In the AFSAM, California National Guard Staff Sgts. Demetrios Iannios and Eric Vargas scored a 625.5, which put them in first place ahead of the Special Warfare Training Group Team and the Marine Raider Training Center Team, which came in second and third place respectively.

Sniper teams put rounds down range.
Sniper teams put rounds down range.

The 2nd place winners were Sgt. 1st Class Jeff D. and Staff Sgt. Bj J., members of the special operations community who currently serve as instructors, according to a public affairs spokesperson at Fort Bragg who withheld their last names to protect their identities as SOF soldiers. Their final score in the competition was 500.

And, the Marine sniper team that came in 3rd place in this competition was Staff Sgt. Dylan P. Deano and Gunnery Sgt. Eduardo L. Ocampo. Their score was 455.

Sgt. Triston Ivkov, Colorado National Guard, has a confirmed hit on a timed night fire event
Sgt. Triston Ivkov, Colorado National Guard, has a confirmed hit on a timed night fire event.

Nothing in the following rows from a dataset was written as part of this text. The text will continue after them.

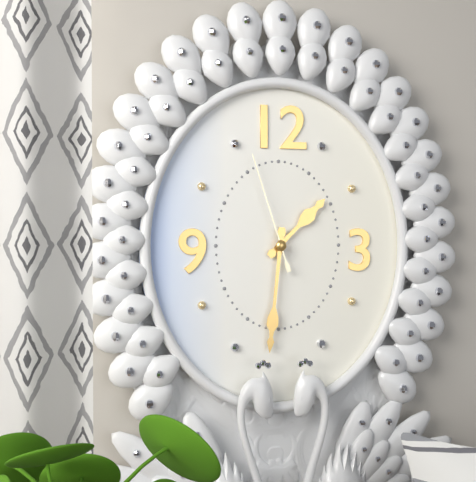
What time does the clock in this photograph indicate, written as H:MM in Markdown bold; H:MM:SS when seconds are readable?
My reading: **1:31:57**
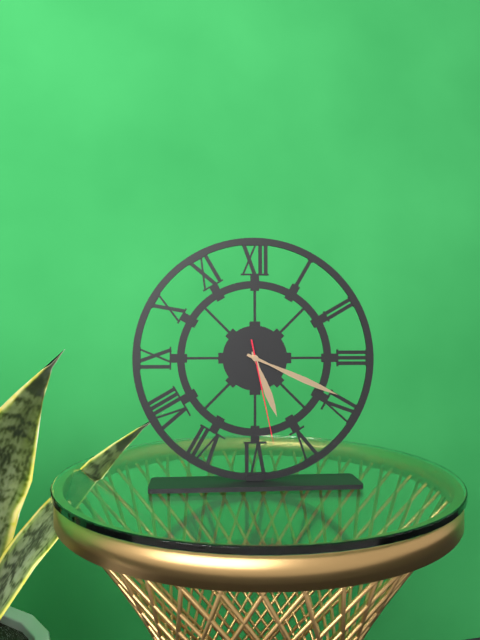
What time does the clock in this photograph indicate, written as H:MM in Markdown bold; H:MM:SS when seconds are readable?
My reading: **5:19:28**
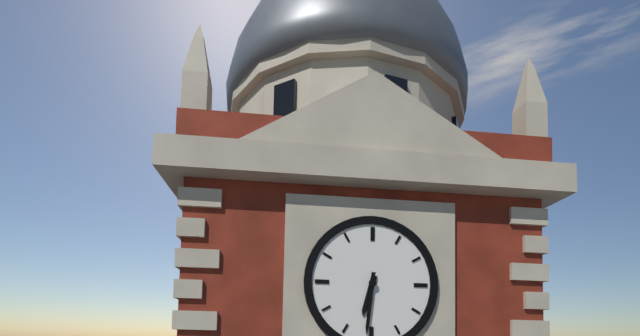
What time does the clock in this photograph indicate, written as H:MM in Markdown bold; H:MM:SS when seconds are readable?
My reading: **6:31**
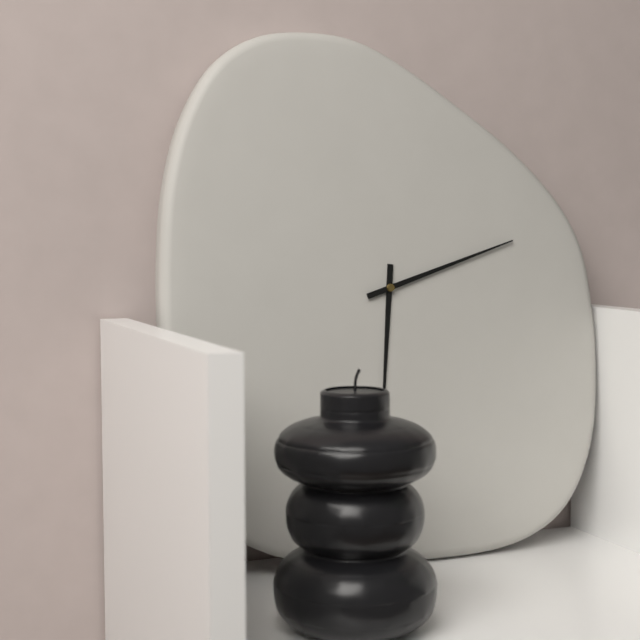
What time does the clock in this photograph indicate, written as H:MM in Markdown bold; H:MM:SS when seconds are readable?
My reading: **6:12**
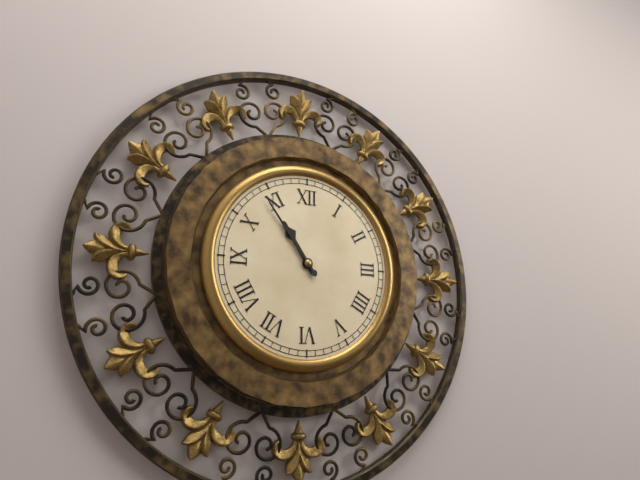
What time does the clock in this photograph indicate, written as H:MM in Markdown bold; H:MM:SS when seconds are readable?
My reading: **10:54**
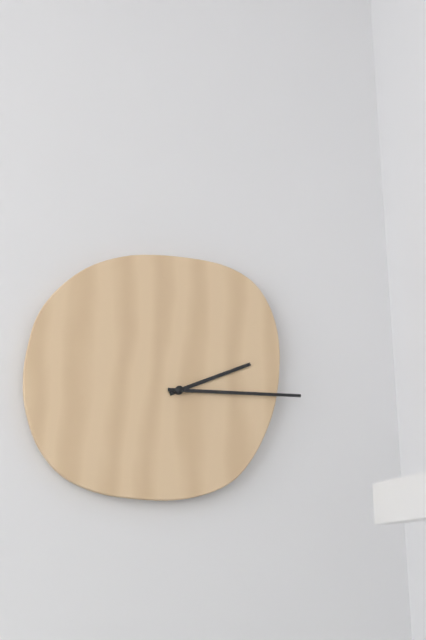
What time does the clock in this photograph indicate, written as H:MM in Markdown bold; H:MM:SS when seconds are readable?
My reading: **2:15**
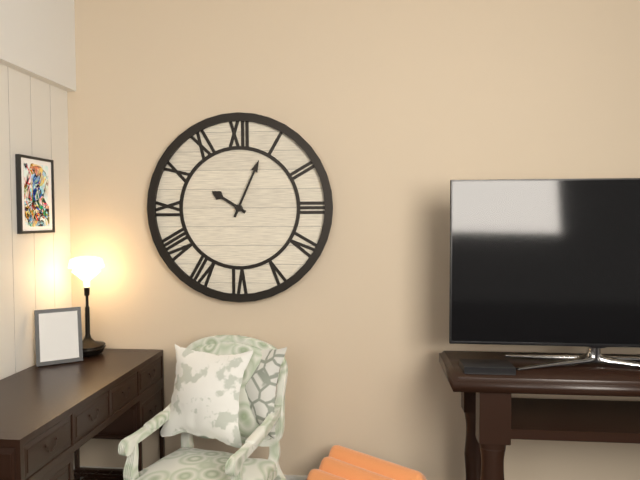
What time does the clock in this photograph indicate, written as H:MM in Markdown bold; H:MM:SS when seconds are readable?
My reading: **10:04**
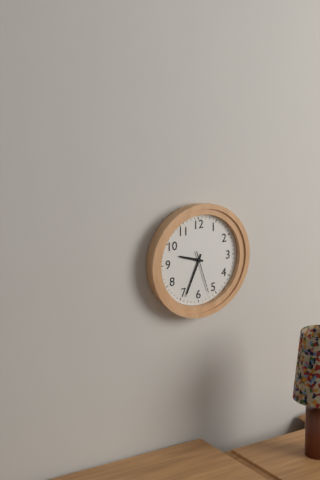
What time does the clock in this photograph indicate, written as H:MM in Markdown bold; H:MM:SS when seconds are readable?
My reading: **9:34**
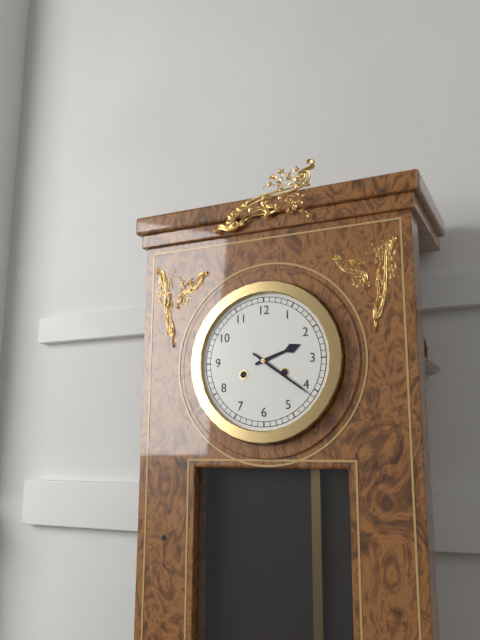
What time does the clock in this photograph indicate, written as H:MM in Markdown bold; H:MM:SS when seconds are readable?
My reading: **2:21**
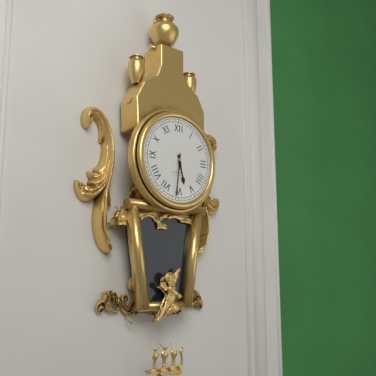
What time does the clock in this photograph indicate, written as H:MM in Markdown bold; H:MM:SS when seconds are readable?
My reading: **5:31**
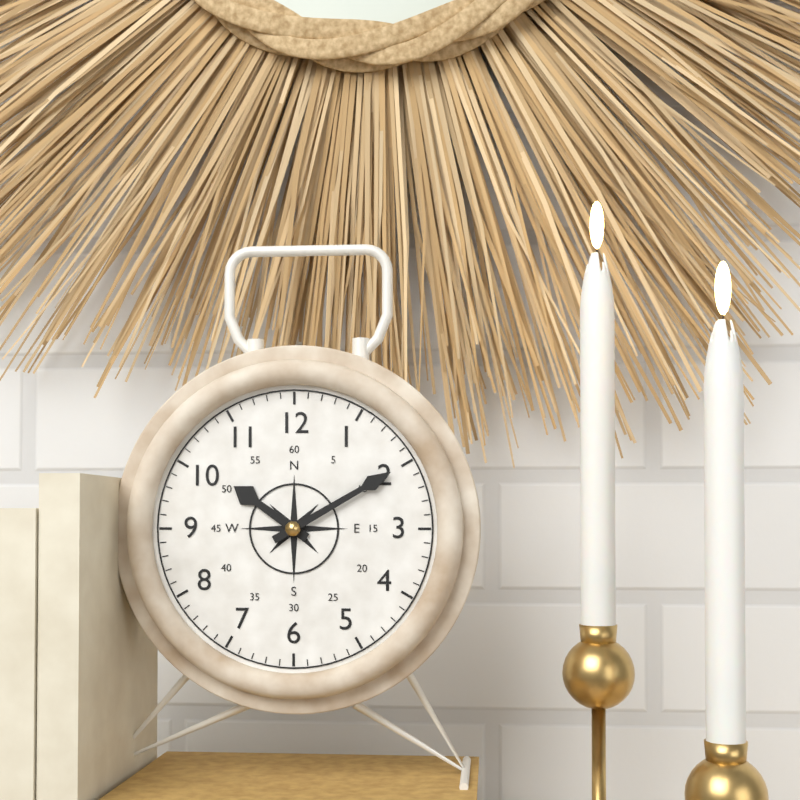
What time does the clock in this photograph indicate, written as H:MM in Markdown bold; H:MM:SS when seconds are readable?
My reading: **10:10**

In the Winston P. Wilson Sniper Championship, which is just for National Guard participants, sniper teams from the Colorado National Guard, Iowa Guard, and Utah Guard took the top three spots.

The overall winners of the competitions were the California National Guard team with its score of 625.5. They were followed by the Colorado National Guard team, Sgt. Triston Ivkov and Spc. Max Miller, with a score of 546.5 and the Iowa National Guard Team, Spcs. Aaron M. McAndrews and Kyle R. Thies, with a score of 504.

“We’re all just trying to be the best that we can be and make everyone all around us better,” Vargas, humble in victory, said in a statement.

“We all wear the same flag on our right shoulder, and that’s what it is all about,” the staff sergeant said. “Coming together. Doing what we need to do. Being masters at our craft, shooting well, and just getting the mission accomplished the best way we can.”